(Multi-view scene reconstruction records)
—————

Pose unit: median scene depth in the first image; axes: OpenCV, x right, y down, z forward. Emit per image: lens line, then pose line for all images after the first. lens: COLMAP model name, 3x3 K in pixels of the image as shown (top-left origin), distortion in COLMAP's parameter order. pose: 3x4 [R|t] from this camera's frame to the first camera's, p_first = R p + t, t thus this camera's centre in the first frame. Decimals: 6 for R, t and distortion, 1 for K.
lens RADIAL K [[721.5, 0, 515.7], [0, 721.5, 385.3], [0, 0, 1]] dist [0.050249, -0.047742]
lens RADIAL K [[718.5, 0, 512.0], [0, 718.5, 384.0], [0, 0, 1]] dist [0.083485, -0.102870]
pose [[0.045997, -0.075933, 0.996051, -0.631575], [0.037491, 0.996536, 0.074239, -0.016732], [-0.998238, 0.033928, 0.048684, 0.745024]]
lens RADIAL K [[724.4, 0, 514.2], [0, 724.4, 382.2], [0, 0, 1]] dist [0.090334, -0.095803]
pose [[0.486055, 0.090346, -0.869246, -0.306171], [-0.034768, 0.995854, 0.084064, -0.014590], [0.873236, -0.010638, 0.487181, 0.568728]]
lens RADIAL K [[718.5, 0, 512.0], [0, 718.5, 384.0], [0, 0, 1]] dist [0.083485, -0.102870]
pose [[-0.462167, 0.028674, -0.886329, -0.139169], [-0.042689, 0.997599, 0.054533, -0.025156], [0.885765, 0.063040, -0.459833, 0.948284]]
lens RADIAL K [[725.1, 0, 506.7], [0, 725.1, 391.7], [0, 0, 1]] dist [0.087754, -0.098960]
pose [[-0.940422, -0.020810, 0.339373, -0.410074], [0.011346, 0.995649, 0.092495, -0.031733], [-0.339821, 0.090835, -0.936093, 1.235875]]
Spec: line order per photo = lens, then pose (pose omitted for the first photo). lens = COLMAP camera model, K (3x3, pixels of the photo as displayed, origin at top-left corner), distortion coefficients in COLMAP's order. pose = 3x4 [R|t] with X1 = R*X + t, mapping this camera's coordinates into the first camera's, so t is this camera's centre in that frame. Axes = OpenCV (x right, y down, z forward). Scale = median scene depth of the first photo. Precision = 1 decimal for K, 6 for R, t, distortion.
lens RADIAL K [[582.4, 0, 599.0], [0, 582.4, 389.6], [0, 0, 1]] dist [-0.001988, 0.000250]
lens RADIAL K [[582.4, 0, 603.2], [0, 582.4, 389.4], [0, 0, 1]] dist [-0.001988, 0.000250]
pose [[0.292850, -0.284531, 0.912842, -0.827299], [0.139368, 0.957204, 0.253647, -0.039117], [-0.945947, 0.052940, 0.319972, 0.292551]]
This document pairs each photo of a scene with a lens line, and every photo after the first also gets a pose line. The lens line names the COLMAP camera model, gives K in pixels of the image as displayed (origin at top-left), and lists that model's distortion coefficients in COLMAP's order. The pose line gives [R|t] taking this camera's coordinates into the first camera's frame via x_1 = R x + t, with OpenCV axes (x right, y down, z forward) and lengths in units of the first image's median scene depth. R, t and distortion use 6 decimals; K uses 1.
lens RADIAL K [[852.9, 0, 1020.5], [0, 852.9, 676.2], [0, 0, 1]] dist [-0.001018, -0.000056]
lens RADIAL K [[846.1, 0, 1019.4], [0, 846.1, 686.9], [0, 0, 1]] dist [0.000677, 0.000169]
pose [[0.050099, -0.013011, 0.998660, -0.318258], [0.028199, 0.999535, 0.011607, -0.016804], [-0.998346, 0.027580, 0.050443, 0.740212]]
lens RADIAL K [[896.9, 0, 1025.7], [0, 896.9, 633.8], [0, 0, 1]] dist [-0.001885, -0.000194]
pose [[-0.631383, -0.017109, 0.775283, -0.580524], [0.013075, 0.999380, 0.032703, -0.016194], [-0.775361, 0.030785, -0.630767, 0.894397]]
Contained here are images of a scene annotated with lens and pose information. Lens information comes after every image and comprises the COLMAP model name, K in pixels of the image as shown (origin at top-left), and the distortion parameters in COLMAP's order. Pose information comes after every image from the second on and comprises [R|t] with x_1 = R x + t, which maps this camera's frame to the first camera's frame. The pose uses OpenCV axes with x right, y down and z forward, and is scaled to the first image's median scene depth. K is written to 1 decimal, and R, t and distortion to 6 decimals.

—————

Task: Rewrite the items from the first one up to and including the line with "dist [0.090334, -0.095803]", swapping "median scene depth" for "average scene depth" and leaving everything else unchanged.

Result of the exercise:
Pose unit: average scene depth in the first image; axes: OpenCV, x right, y down, z forward. Emit per image: lens line, then pose line for all images after the first. lens: COLMAP model name, 3x3 K in pixels of the image as shown (top-left origin), distortion in COLMAP's parameter order. pose: 3x4 [R|t] from this camera's frame to the first camera's, p_first = R p + t, t thus this camera's centre in the first frame. Decimals: 6 for R, t and distortion, 1 for K.
lens RADIAL K [[721.5, 0, 515.7], [0, 721.5, 385.3], [0, 0, 1]] dist [0.050249, -0.047742]
lens RADIAL K [[718.5, 0, 512.0], [0, 718.5, 384.0], [0, 0, 1]] dist [0.083485, -0.102870]
pose [[0.045997, -0.075933, 0.996051, -0.631575], [0.037491, 0.996536, 0.074239, -0.016732], [-0.998238, 0.033928, 0.048684, 0.745024]]
lens RADIAL K [[724.4, 0, 514.2], [0, 724.4, 382.2], [0, 0, 1]] dist [0.090334, -0.095803]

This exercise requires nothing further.